Tragically, two copycat crimes were committed in the United Kingdom soon after the film’s completion. In 1973, a Dutch girl was raped in Lancashire by men who sang ‘Singin’ in the Rain’. And a sixteen year-old boy beat a younger child whilst wearing Alex’s uniform of white overalls, a black bowler hat and combat boots. These attacks, coupled with his family receiving several death threats, prompted Kubrick to have the picture withdrawn in the UK in 1973. It was not publicly released there until after his death in 1999. In 2000 it was finally released in the UK and Australia.
When McDowell recorded the narration he would often feel the need to stretch his legs. Whenever that happened, Kubrick would challenge him to a game of table tennis. They played numerous games over the course of filming but the director was never able to win. Not even once. Malcolm was quite a skilled player. He was later irritated to find that his salary had been docked for the hours spent playing the game! Kubrick was known to adopt a similar tactic with actors who could play chess. He was a good chess player and seldom lost against George C. Scott and others.
One of several aspects of this film that proved aggravating to some cinema-goers was the language spoken by Alex and his ‘droogs’. It was an invented dialogue called ‘Nadsat’ by the writer, Burgess; a mixture of English, Russian and slang. And there was simply too much of it in the movie. After the first edition of the novel a glossary appendix was added to subsequent editions. Even Kubrick was concerned that too much of it would harm his picture. Burgess originally sold the movie rights to Mick Jagger for $500 when he needed quick cash. Mick had plans to make it with the Rolling Stones as the ‘droogs’, but then re-sold the rights for a much larger amount.
The actress originally cast for the rape scene found the demands of the shoot too difficult and quit. She was replaced by Adrienne Corri who quickly became infuriated at the large number of takes Kubrick insisted upon. She felt it could have been done far more swiftly.

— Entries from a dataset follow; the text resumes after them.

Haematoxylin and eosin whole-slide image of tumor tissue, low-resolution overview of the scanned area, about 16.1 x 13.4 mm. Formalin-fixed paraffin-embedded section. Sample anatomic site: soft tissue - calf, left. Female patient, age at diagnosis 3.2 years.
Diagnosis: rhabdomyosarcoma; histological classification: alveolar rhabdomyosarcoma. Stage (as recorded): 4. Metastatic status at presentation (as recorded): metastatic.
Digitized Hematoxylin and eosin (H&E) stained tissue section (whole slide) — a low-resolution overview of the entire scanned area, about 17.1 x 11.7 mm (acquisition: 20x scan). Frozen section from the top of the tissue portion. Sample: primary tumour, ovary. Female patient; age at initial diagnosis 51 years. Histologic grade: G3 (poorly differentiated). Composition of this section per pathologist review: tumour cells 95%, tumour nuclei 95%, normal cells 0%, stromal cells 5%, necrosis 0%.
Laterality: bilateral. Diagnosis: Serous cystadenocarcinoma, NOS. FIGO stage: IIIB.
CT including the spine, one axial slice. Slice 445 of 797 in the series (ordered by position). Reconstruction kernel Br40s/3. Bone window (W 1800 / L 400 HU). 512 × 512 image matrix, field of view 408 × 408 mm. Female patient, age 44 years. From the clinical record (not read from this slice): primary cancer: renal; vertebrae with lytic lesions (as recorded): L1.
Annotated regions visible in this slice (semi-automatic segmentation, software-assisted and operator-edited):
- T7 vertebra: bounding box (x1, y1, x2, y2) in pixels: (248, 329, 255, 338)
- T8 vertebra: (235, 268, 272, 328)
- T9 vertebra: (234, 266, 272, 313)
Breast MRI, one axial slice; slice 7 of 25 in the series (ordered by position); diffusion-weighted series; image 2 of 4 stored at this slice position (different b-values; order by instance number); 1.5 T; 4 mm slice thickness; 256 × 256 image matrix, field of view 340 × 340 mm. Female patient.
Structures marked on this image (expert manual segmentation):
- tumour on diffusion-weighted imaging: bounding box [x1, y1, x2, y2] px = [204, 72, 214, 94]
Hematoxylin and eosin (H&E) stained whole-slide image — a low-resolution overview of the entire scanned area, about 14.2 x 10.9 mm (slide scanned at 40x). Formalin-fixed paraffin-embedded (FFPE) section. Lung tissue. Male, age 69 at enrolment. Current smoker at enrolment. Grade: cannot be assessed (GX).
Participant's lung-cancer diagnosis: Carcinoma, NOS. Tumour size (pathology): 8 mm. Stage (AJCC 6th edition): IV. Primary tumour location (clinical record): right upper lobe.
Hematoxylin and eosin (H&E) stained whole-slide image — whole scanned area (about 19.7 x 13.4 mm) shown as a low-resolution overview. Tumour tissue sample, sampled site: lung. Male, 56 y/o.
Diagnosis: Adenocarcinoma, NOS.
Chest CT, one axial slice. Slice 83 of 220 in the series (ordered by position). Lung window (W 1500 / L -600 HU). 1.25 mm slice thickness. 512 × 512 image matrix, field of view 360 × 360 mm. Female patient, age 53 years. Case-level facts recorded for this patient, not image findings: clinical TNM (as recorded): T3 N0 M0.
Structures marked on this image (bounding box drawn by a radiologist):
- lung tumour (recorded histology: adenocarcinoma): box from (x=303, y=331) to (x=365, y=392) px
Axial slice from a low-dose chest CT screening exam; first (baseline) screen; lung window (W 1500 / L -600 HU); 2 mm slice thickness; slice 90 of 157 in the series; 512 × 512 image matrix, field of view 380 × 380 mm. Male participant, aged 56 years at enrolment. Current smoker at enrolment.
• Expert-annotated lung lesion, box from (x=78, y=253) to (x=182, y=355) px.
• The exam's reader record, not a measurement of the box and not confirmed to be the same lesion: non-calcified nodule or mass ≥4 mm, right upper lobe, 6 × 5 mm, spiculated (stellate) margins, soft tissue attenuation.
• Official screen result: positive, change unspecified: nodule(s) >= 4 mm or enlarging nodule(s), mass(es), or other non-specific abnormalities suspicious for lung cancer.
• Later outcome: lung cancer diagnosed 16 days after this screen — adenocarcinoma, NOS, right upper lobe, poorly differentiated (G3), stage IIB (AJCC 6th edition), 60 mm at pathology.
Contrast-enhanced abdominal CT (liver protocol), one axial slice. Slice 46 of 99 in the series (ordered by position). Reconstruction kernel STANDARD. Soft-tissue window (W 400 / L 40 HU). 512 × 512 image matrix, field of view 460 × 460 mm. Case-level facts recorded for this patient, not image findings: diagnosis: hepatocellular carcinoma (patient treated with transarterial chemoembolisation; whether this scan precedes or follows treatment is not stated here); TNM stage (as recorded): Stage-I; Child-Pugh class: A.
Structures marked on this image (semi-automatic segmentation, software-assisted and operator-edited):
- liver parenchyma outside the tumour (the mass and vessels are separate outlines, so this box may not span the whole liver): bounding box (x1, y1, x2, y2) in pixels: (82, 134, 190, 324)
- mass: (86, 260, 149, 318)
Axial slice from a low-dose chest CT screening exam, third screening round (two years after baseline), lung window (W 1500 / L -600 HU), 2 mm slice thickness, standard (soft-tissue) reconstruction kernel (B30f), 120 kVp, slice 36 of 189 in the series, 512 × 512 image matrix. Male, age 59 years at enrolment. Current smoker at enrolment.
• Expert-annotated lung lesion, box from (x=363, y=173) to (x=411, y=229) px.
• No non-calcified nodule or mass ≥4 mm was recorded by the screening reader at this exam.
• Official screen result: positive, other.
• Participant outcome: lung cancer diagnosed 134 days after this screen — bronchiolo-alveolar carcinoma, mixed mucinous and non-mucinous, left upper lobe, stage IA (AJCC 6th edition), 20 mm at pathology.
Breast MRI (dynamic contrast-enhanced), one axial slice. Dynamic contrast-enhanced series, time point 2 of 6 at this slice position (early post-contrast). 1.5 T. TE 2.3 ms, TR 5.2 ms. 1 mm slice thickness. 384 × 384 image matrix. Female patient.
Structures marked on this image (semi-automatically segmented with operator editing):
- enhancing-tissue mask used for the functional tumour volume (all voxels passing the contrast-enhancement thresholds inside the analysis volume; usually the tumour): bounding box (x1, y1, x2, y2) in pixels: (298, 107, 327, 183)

McDowell recalled her saying to him at one point that the endless takes would ensure he would soon get to see she was ‘a natural redhead.’ At her audition Adrienne (who was forty at the time) was instructed by Kubrick to remove all her clothing. This she was prepared to do if she got the part, but not for the audition. ‘Suppose we don’t like your tits?’ said the director. ‘Then you pay me and then you send me back, Stanley, but you pay me’, was her response. So he agreed. The rape sequence that featured her took ten days to film!
Kubrick’s overuse of naked and semi-naked women throughout this picture is unnecessary and clearly exploitive. As he would do in Eyes Wide Shut (1999), he did take after take after take of those scenes, yet they account for very little actual screen time. There is even a scene in which McDowell is seen in full frontal nakedness when he plays the scene in prison in which his rectum is examined by a guard with a pencil torchlight. Surely, that scene was completely irrelevant to the story. When a rival gang attempts to rape a young woman, the camera cuts to them earlier than the narrative indicates. Consequently, the audience gets to see the girl getting stripped by her assailants. There was no need to do this. There are also several phallic symbols and references used: The snake crawling between the legs of the woman in the poster; the popsicles being licked and sucked by the girls in the record store; the tip of Alex’s walking stick and the male genitalia object he uses to kill the cat woman.
McDowell has said that Kubrick personally conducted screen tests of actresses for the nude scenes. He would have them read Shakespeare as the camera operator zoomed in for close-ups of their breasts. Kubrick would then have prints made of those close-ups so he could flip through them in his office. Malcolm was quick to claim that the director realized that the unintended consequence of adopting this method was that he was unable to identify the actresses he wanted! In a 1990s interview, Virginia Wetherell, the actress who appeared topless and makes the ‘reformed’ Alex sick on stage, made the mistake of asking Kubrick what colour and kind of panties she should wear for the scene. He asked her to model a few pairs which she did while topless. Then he had her go to the department store and pick up a few dozen more pairs of panties. And she duly modelled all of them. Over and over. She assumed he was the perfectionist she had read about, but a friend told her later that Kubrick obviously just liked seeing her naked.
McDowell claimed that he had negotiated a salary of $100,000 plus 2.5% of the picture’s profits, but Kubrick had told him to just take the $100,000 because Warner Brothers would never agree to the percentage deal as well. Much later, Malcolm bumped into a Warners executive who casually commented that the 2.5% must be keeping his bank manager happy. Kubrick had kept the percentage for himself.